Через час они уже забылись сладким сном, а полчетвертого утра внезапно приехала от матери жена Эскина. Она тихо открыла дверь своим ключом и в темноте легла к Эскину, приобняв его спину.

Эскин с ужасом проснулся, почувствовав себя с двух сторон зажатым женскими объятьями. На какой-то миг ему даже захотелось умереть, но, вспомнив, как вчера сосед Тимохин обещал набить ему морду, раздумал. Для того чтобы как-то выйти из этого идиотского положения, он начал толкать в бок свою спящую любовницу.

– Что тебе еще надо?! – громко огрызнулась проснувшаяся любовница.

– Кто это здесь?! – дрожащим шепотом пролепетала жена.
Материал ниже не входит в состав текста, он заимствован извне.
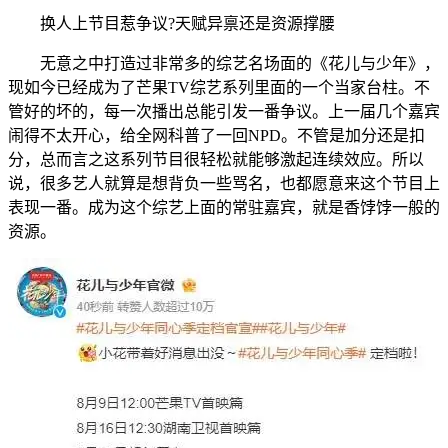
换人上节目惹争议?天赋异禀还是资源撑腰
无意之中打造过非常多的综艺名场面的《花儿与少年》，
现如今已经成为了芒果TV综艺系列里面的一个当家台柱。不
管好的坏的，每一次播出总能引发一番争议。上一届几个嘉宾
闹得不太开心，给全网科普了一回NPD。不管是加分还是扣
分，总而言之这系列节目很轻松就能够激起连续效应。所以
说，很多艺人就算是想背负一些骂名，也都愿意来这个节目上
表现一番。成为这个综艺上面的常驻嘉宾，就是香饽饽一般的
资源。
– Да, ну вас на хрен, – заругался Эскин, и почувствовав разоблачение, быстро поднялся с постели, и перешагнул через уже примолкшую любовницу, затем схватил одежду с ботинками в зубы, и выбежал из квартиры. Одевался он, стуча от холода зубами, в соседнем подъезде.

– Черт, черт! – вздрагивая всем телом, приговаривал он, – и надо же такому случиться!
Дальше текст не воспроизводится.